- IATA: none; ICAO: none; FAA LID: 5A1;

Summary
- Owner: Huron County Commissioners
- Serves: Norwalk, Ohio
- Location: Huron County, Ohio
- Time zone: UTC−05:00 (-5)
- • Summer (DST): UTC−04:00 (-4)
- Elevation AMSL: 853 ft (260 m)
- Coordinates: 41°14′41″N 082°33′04″W﻿ / ﻿41.24472°N 82.55111°W
- Website: airport.huroncounty-oh.gov

Map
- 5A1 Location of airport in Ohio5A15A1 (the United States)

Runways
| Direction | Length |  | Surface |
| ft | m |
| 10/28 | 4,208 | 1,283 | Asphalt |

Statistics (2021)
- Aircraft movements: 10,220
- Source: Federal Aviation Administration^{[failed verification]}

= Norwalk-Huron County Airport =

Public use airport in Norwalk, Ohio

The Norwalk-Huron County Airport is a publicly owned, public-use airport located 3 miles east of Norwalk, Ohio.

The airport is home to a flying club, and also EAA Chapter 1723. The airport also hosts regular events such as food truck fly-ins, Young Eagles flights, and flight training. A new ground school was started in July 2026, with six students signed up.

== History ==
Planning for an airport began as early as September 1965, when the possibility was discussed before a meeting of local leaders. The airport was officially dedicated on 18 August 1968, although it had been in use by the end of July.

In January 1990, it was announced that Titan Aerospace would be moving to the airport.

Throughout the 2010s, the airport struggled with degrading facilities. The airport received a donation from the CEO of Phillips Manufacturing in July 2011 to provide the matching funds to qualify for a federal grant.

In 2023, the airport received a federal grant to upgrade its runway. The renovation project involved sealing cracks and repainting striping. Later that year, a new 10-year master plan for the Huron County Airport was approved. The plan will cost $6 million over the 10 years and includes funds to rehabilitate airport lighting; add an automatic weather reporting system; rehabilitate the runway, taxiways, and parking aprons; build new hangars; and install wildlife perimeter fencing.

== Facilities and aircraft ==
The airport has one runway, designated as Runway 10/28. The runway measures 4208 x 75 ft (1283 x 23 m) and is paved with asphalt.

The airport has a fixed-base operator that sells fuel and offers limited services and amenities. Airport leadership established a fuel price adjustment program to attract new pilots and aircraft.

For the 12-month period ending July 14, 2021, the airport had 10,220 aircraft operations, an average of 28 per day. It included 99% general aviation and 1% military. For the same time period, 22 aircraft were based at the airport: 20 single-engine and 2 multi-engine airplanes.

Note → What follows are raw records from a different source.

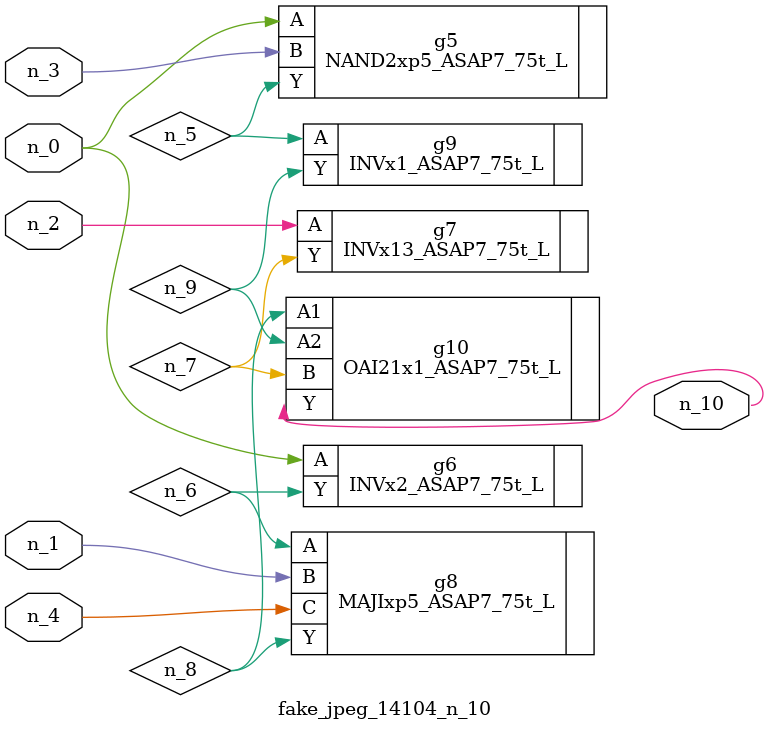
<source format=v>
module fake_jpeg_14104_n_10 (n_3, n_2, n_1, n_0, n_4, n_10);

input n_3;
input n_2;
input n_1;
input n_0;
input n_4;

output n_10;

wire n_8;
wire n_9;
wire n_6;
wire n_5;
wire n_7;

NAND2xp5_ASAP7_75t_L g5 ( 
.A(n_0),
.B(n_3),
.Y(n_5)
);

INVx2_ASAP7_75t_L g6 ( 
.A(n_0),
.Y(n_6)
);

INVx13_ASAP7_75t_L g7 ( 
.A(n_2),
.Y(n_7)
);

MAJIxp5_ASAP7_75t_L g8 ( 
.A(n_6),
.B(n_1),
.C(n_4),
.Y(n_8)
);

OAI21x1_ASAP7_75t_L g10 ( 
.A1(n_8),
.A2(n_9),
.B(n_7),
.Y(n_10)
);

INVx1_ASAP7_75t_L g9 ( 
.A(n_5),
.Y(n_9)
);


endmodule
</source>
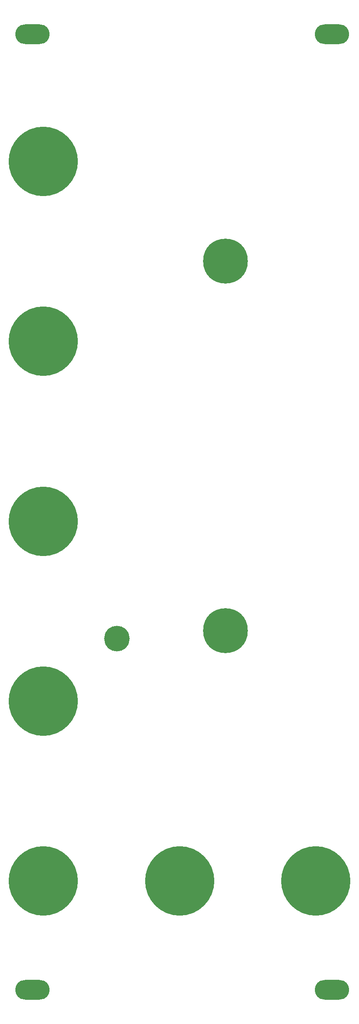
<source format=gbr>
%TF.GenerationSoftware,KiCad,Pcbnew,(5.1.6)-1*%
%TF.CreationDate,2020-06-22T20:05:39-05:00*%
%TF.ProjectId,NOISE_x_S_and_H,4e4f4953-455f-4785-9f53-5f616e645f48,rev?*%
%TF.SameCoordinates,Original*%
%TF.FileFunction,Soldermask,Bot*%
%TF.FilePolarity,Negative*%
%FSLAX46Y46*%
G04 Gerber Fmt 4.6, Leading zero omitted, Abs format (unit mm)*
G04 Created by KiCad (PCBNEW (5.1.6)-1) date 2020-06-22 20:05:39*
%MOMM*%
%LPD*%
G01*
G04 APERTURE LIST*
%ADD10O,7.000000X4.000000*%
%ADD11C,5.200000*%
%ADD12C,14.100000*%
%ADD13C,9.100000*%
G04 APERTURE END LIST*
D10*
%TO.C,REF\u002A\u002A*%
X-3950000Y-202000000D03*
%TD*%
D11*
%TO.C,REF\u002A\u002A*%
X13240000Y-130720000D03*
%TD*%
D12*
%TO.C,REF\u002A\u002A*%
X26028000Y-179890000D03*
%TD*%
%TO.C,REF\u002A\u002A*%
X53778000Y-179890000D03*
%TD*%
%TO.C,REF\u002A\u002A*%
X-1722000Y-143390000D03*
%TD*%
%TO.C,REF\u002A\u002A*%
X-1722000Y-179890000D03*
%TD*%
%TO.C,REF\u002A\u002A*%
X-1722000Y-70390000D03*
%TD*%
%TO.C,REF\u002A\u002A*%
X-1722000Y-106890000D03*
%TD*%
%TO.C,REF\u002A\u002A*%
X-1722000Y-33890000D03*
%TD*%
D10*
%TO.C,REF\u002A\u002A*%
X57050000Y-8000000D03*
%TD*%
%TO.C,REF\u002A\u002A*%
X-3950000Y-8000000D03*
%TD*%
D13*
%TO.C,REF\u002A\u002A*%
X35370946Y-54110000D03*
%TD*%
%TO.C,REF\u002A\u002A*%
X35370946Y-129110946D03*
%TD*%
D10*
%TO.C,REF\u002A\u002A*%
X57050000Y-202000000D03*
%TD*%
M02*

</source>
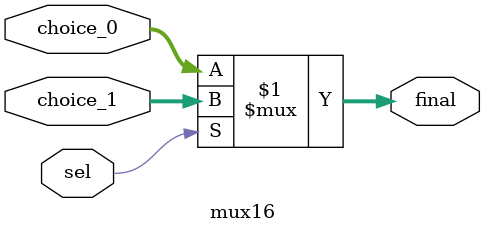
<source format=v>
`timescale 1ns / 1ps


module mux16(
    input sel,
    input [15:0] choice_0,
    input [15:0] choice_1,
    output [15:0] final
    );
    

    assign final = sel ? choice_1 : choice_0;
    
endmodule

</source>
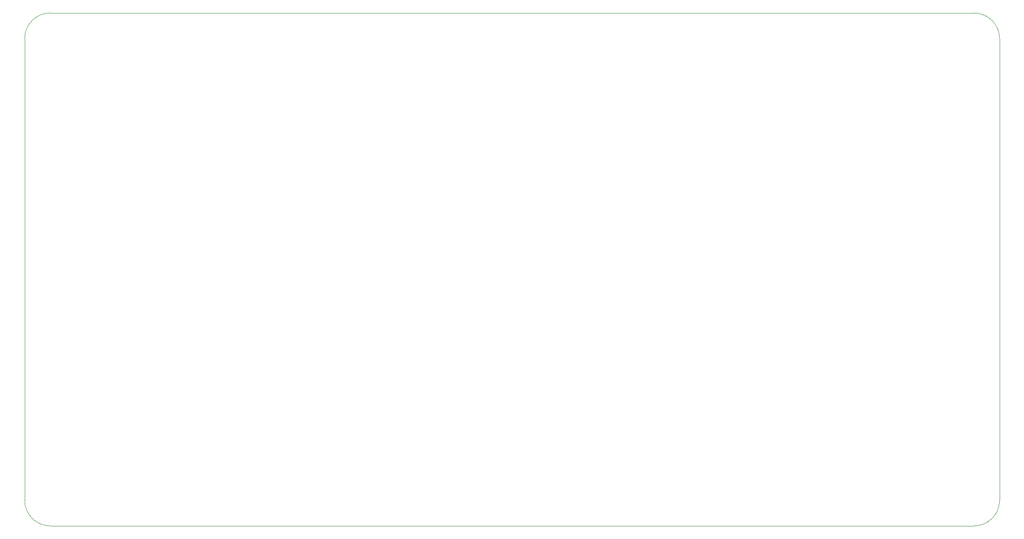
<source format=gbr>
%TF.GenerationSoftware,KiCad,Pcbnew,8.0.6*%
%TF.CreationDate,2025-01-18T12:54:08+00:00*%
%TF.ProjectId,a1,61312e6b-6963-4616-945f-706362585858,rev?*%
%TF.SameCoordinates,Original*%
%TF.FileFunction,Profile,NP*%
%FSLAX46Y46*%
G04 Gerber Fmt 4.6, Leading zero omitted, Abs format (unit mm)*
G04 Created by KiCad (PCBNEW 8.0.6) date 2025-01-18 12:54:08*
%MOMM*%
%LPD*%
G01*
G04 APERTURE LIST*
%TA.AperFunction,Profile*%
%ADD10C,0.100000*%
%TD*%
G04 APERTURE END LIST*
D10*
X240000000Y-40000000D02*
G75*
G02*
X245000000Y-45000000I0J-5000000D01*
G01*
X55000000Y-135000000D02*
X55000000Y-45000000D01*
X245000000Y-51000000D02*
X245000000Y-135000000D01*
X245000000Y-45000000D02*
X245000000Y-51000000D01*
X55000000Y-45000000D02*
G75*
G02*
X60000000Y-40000000I5000000J0D01*
G01*
X60000000Y-40000000D02*
X240000000Y-40000000D01*
X60000000Y-140000000D02*
G75*
G02*
X55000000Y-135000000I0J5000000D01*
G01*
X245000000Y-135000000D02*
G75*
G02*
X240000000Y-140000000I-5000000J0D01*
G01*
X240000000Y-140000000D02*
X60000000Y-140000000D01*
M02*

</source>
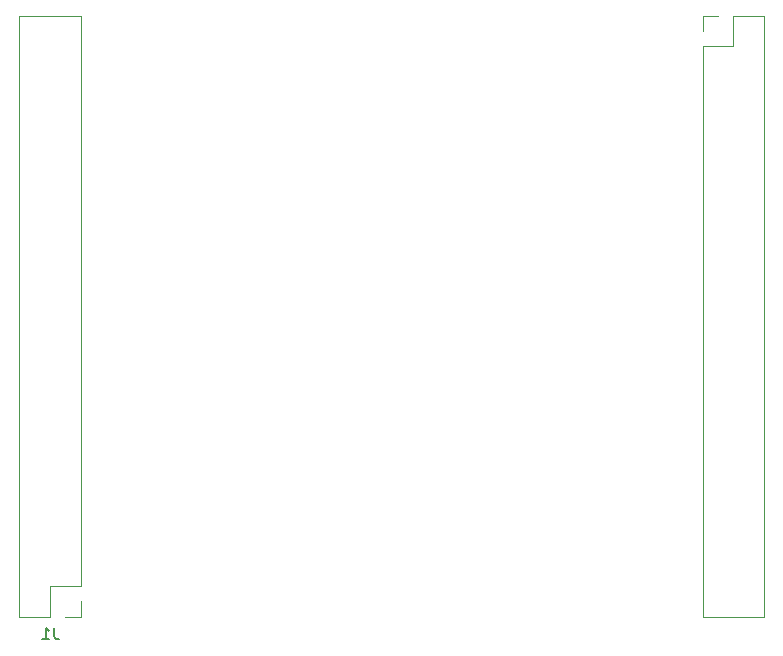
<source format=gbr>
G04 #@! TF.GenerationSoftware,KiCad,Pcbnew,5.1.9-73d0e3b20d~88~ubuntu20.04.1*
G04 #@! TF.CreationDate,2021-03-18T21:34:13+01:00*
G04 #@! TF.ProjectId,de10-shield,64653130-2d73-4686-9965-6c642e6b6963,rev?*
G04 #@! TF.SameCoordinates,Original*
G04 #@! TF.FileFunction,Legend,Bot*
G04 #@! TF.FilePolarity,Positive*
%FSLAX46Y46*%
G04 Gerber Fmt 4.6, Leading zero omitted, Abs format (unit mm)*
G04 Created by KiCad (PCBNEW 5.1.9-73d0e3b20d~88~ubuntu20.04.1) date 2021-03-18 21:34:13*
%MOMM*%
%LPD*%
G01*
G04 APERTURE LIST*
%ADD10C,0.120000*%
%ADD11C,0.150000*%
G04 APERTURE END LIST*
D10*
X153870000Y-57460000D02*
X151270000Y-57460000D01*
X153870000Y-57460000D02*
X153870000Y-108380000D01*
X153870000Y-108380000D02*
X148670000Y-108380000D01*
X148670000Y-60060000D02*
X148670000Y-108380000D01*
X151270000Y-60060000D02*
X148670000Y-60060000D01*
X151270000Y-57460000D02*
X151270000Y-60060000D01*
X148670000Y-57460000D02*
X148670000Y-58790000D01*
X150000000Y-57460000D02*
X148670000Y-57460000D01*
X94700000Y-108380000D02*
X96030000Y-108380000D01*
X96030000Y-108380000D02*
X96030000Y-107050000D01*
X93430000Y-108380000D02*
X93430000Y-105780000D01*
X93430000Y-105780000D02*
X96030000Y-105780000D01*
X96030000Y-105780000D02*
X96030000Y-57460000D01*
X90830000Y-57460000D02*
X96030000Y-57460000D01*
X90830000Y-108380000D02*
X90830000Y-57460000D01*
X90830000Y-108380000D02*
X93430000Y-108380000D01*
D11*
X93763333Y-109272380D02*
X93763333Y-109986666D01*
X93810952Y-110129523D01*
X93906190Y-110224761D01*
X94049047Y-110272380D01*
X94144285Y-110272380D01*
X92763333Y-110272380D02*
X93334761Y-110272380D01*
X93049047Y-110272380D02*
X93049047Y-109272380D01*
X93144285Y-109415238D01*
X93239523Y-109510476D01*
X93334761Y-109558095D01*
M02*

</source>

== Accidents and incidents ==

- On July 11, 1999, a homebuilt Pitts S-1S was destroyed when it collided with trees while maneuvering at Norwalk-Huron County Airport. A witness saw the airplane taxi out and depart, after which it began performing aerobatic maneuvers such as flying inverted. The witness did not hear any strange engine noises or notice anything "visibly wrong" with the airplane prior to its impact with trees. The probable cause of the accident was found to be the pilot's improper decision to conduct a low level aerobatic maneuver, and his subsequent loss of awareness regarding the location of trees at that level.